EXERCISE REQUIREMENTS » Recast the items from the line with "time: 11:00" up to and including the line with "time: 12:42:04" as a numbered list, leaving out any blank lines.
------------------------------------------------------------
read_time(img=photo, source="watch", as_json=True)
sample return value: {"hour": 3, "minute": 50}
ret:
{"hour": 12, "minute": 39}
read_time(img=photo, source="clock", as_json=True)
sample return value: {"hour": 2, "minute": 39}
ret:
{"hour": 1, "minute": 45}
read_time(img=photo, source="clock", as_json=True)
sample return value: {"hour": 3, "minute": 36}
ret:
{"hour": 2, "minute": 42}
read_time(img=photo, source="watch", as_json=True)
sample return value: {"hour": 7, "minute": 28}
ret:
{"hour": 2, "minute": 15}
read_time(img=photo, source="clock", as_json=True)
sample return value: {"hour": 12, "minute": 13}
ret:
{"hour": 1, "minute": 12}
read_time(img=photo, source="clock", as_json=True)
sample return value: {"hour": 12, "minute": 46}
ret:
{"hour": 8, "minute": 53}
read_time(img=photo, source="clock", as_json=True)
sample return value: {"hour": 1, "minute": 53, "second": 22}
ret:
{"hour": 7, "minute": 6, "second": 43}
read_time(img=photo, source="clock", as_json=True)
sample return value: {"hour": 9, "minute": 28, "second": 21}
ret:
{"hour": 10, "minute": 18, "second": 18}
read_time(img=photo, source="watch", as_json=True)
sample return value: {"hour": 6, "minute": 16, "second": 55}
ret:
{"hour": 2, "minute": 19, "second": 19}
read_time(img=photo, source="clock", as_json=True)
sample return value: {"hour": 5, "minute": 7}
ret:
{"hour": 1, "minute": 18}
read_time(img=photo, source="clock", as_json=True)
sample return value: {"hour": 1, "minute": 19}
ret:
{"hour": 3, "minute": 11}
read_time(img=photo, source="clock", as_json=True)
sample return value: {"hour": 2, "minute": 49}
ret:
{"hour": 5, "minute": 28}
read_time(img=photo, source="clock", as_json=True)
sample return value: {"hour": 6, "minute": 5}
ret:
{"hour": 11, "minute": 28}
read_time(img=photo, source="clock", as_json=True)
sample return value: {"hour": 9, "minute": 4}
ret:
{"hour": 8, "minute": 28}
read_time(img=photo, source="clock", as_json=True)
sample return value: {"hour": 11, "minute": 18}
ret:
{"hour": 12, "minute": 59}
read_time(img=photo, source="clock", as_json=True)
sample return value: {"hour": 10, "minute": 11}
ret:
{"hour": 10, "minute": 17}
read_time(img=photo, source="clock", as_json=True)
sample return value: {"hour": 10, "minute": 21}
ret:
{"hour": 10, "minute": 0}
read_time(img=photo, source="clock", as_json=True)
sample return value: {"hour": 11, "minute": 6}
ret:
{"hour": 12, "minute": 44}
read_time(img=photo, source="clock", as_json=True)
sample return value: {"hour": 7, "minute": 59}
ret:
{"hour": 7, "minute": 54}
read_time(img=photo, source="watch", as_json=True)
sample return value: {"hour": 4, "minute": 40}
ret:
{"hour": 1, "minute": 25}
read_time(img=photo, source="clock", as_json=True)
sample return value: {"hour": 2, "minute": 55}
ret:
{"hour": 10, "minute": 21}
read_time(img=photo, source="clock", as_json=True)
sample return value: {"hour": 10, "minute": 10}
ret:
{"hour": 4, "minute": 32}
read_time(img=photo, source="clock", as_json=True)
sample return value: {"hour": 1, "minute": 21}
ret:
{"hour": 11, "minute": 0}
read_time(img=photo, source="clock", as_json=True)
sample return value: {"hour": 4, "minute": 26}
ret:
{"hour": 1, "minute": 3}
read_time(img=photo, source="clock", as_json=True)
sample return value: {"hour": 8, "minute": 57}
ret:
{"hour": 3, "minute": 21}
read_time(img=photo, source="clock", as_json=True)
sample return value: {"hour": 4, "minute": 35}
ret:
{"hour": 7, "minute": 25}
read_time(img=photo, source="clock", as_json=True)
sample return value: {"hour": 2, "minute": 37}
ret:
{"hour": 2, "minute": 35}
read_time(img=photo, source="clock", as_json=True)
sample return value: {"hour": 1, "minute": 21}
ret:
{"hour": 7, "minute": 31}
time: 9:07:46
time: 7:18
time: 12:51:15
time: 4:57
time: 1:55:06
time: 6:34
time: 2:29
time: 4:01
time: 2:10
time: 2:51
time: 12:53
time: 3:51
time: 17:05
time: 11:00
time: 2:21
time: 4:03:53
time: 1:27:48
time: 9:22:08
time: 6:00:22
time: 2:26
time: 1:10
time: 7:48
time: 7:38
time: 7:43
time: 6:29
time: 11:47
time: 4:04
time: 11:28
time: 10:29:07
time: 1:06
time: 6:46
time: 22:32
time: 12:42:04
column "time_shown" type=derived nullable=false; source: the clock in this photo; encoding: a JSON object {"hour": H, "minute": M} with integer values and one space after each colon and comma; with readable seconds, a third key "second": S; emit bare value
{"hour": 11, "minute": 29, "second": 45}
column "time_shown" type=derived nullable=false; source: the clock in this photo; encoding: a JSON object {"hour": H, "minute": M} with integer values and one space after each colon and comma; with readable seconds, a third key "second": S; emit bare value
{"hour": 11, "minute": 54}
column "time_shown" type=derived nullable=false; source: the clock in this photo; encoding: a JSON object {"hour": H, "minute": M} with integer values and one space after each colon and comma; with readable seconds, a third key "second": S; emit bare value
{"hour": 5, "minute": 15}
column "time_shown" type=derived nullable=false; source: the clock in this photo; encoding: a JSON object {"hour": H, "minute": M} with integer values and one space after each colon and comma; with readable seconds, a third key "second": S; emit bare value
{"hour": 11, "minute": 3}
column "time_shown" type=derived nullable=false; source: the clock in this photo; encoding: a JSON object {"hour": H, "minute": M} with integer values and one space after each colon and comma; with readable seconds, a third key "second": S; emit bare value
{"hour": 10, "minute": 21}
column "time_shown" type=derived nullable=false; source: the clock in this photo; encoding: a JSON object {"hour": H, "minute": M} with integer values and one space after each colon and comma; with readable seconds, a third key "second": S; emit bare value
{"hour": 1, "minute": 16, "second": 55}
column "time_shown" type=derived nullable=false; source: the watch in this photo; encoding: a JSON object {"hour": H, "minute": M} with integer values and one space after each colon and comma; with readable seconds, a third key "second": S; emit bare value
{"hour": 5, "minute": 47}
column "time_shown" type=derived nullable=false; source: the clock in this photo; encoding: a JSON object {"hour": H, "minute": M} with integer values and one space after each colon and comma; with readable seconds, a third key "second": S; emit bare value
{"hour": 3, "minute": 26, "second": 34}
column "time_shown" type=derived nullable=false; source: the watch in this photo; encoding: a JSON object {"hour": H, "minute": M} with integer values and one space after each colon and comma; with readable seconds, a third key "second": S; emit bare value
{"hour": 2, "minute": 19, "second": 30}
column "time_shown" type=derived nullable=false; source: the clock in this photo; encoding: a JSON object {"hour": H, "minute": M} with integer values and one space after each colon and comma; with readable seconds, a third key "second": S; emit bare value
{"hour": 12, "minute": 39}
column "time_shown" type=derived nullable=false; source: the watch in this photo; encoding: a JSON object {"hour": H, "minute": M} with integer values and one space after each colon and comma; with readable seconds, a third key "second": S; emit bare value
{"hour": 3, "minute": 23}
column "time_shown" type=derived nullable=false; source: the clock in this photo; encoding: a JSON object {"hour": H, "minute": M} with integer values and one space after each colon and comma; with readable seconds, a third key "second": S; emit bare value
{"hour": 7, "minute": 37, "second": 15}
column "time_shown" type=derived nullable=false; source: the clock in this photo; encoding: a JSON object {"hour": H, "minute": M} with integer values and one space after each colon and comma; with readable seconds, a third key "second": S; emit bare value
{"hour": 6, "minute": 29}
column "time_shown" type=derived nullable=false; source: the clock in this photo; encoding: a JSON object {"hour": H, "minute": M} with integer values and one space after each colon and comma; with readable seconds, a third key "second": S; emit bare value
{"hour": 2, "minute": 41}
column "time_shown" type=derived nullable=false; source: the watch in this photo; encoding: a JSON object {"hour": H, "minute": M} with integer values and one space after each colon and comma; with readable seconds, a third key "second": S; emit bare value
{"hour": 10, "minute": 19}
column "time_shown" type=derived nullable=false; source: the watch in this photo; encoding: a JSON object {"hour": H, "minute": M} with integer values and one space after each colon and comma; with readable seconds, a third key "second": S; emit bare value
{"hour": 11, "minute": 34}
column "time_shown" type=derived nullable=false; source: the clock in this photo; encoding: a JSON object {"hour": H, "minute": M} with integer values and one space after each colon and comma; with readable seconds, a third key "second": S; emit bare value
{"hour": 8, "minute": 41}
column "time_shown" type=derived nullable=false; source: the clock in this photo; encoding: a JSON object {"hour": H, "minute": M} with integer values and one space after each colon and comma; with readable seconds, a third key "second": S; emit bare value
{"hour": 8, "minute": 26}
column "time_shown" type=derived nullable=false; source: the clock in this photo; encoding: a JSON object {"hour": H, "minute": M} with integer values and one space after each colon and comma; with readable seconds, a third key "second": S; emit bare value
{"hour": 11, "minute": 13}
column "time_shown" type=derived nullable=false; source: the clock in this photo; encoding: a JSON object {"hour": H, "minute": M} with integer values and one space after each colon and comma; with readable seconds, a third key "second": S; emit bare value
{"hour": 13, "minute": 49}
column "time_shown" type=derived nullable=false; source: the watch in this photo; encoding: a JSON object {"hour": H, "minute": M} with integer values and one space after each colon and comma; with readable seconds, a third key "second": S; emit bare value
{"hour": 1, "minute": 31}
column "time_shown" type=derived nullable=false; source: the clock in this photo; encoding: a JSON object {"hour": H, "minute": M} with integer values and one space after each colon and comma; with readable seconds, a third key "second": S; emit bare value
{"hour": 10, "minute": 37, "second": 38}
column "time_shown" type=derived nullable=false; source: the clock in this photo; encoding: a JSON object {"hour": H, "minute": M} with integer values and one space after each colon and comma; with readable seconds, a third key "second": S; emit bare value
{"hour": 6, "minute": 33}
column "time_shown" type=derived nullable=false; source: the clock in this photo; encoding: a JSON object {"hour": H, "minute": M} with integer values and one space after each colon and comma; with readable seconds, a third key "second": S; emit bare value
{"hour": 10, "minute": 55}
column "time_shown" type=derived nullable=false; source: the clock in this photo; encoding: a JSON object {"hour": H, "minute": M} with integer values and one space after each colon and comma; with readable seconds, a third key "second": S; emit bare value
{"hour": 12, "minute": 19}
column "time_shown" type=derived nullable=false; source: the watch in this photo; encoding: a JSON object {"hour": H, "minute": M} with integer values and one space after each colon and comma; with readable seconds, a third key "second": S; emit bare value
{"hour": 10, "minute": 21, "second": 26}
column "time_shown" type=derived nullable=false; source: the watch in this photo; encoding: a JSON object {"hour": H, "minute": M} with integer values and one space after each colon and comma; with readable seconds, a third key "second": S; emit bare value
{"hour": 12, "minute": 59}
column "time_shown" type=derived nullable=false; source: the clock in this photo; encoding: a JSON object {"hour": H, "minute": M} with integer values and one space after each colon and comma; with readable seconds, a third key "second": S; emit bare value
------------------------------------------------------------
EXERCISE SOLUTION »
1. time: 11:00
2. time: 2:21
3. time: 4:03:53
4. time: 1:27:48
5. time: 9:22:08
6. time: 6:00:22
7. time: 2:26
8. time: 1:10
9. time: 7:48
10. time: 7:38
11. time: 7:43
12. time: 6:29
13. time: 11:47
14. time: 4:04
15. time: 11:28
16. time: 10:29:07
17. time: 1:06
18. time: 6:46
19. time: 22:32
20. time: 12:42:04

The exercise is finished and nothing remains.